Having grown up in Victoria and feeling as though I was half-raised in this museum, it is particularly fascinating to me to find out how much really does happen at the RBCM, and how small a percentage of that is able to be manifested in physical form in the galleries.  I hadn’t consciously thought about museums as being places of research, but from talking with many of the leading curators and collections managers here my eyes have been opened as to what an integral role it plays in so many different spheres.
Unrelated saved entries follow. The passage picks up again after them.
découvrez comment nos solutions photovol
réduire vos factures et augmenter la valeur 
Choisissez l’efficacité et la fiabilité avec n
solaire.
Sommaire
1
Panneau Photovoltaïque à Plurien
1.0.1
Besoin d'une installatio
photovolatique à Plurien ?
One of the most intriguing parts of this week was being able to review the museum’s new inquiry-based worksheets for students to use as a means of interacting with the different galleries and exhibits.  We were then able to observe two classes tour the galleries using these worksheets to help the Education Department determine how well they work in helping students interact more meaningfully with the content presented to them (the previous worksheets were apparently glorified scavenger hunts).  Though some students certainly seemed to take advantage of the more open-ended questions presented to them by approaching the exhibits with thought and attention, it was disappointing to see how many of the students still zoomed through it all, as if they had blinders on, focused solely on getting what the question asked, and then moving on to snicker at the naked statue in the First Peoples Gallery.  This has got my mind a-whirlin’ about what ways we can try to facilitate materials and experiences that captivate and connect our students to these informal learning environments.  Hopefully some inspiration will hit me, or at least slowly percolate down into my subconscious, and then manifest in my lesson plans for next week.  I’m particularly interested in the new Living Languages exhibit which show cases the incredible diversity of First Nations’ languages in B.C. and would love to find a hook to get the average student more intrigued in this province’s rich, pre-European contact history.

Next week I’m looking forward to working in more depth on my lesson plans, exploring some more nooks and crannies of this amazing place, and helping out with the weekly Kids Club exploration of the museum and writing up their adventures on the RBCM blog!  This week was vertebrates…so on to invertebrates we go!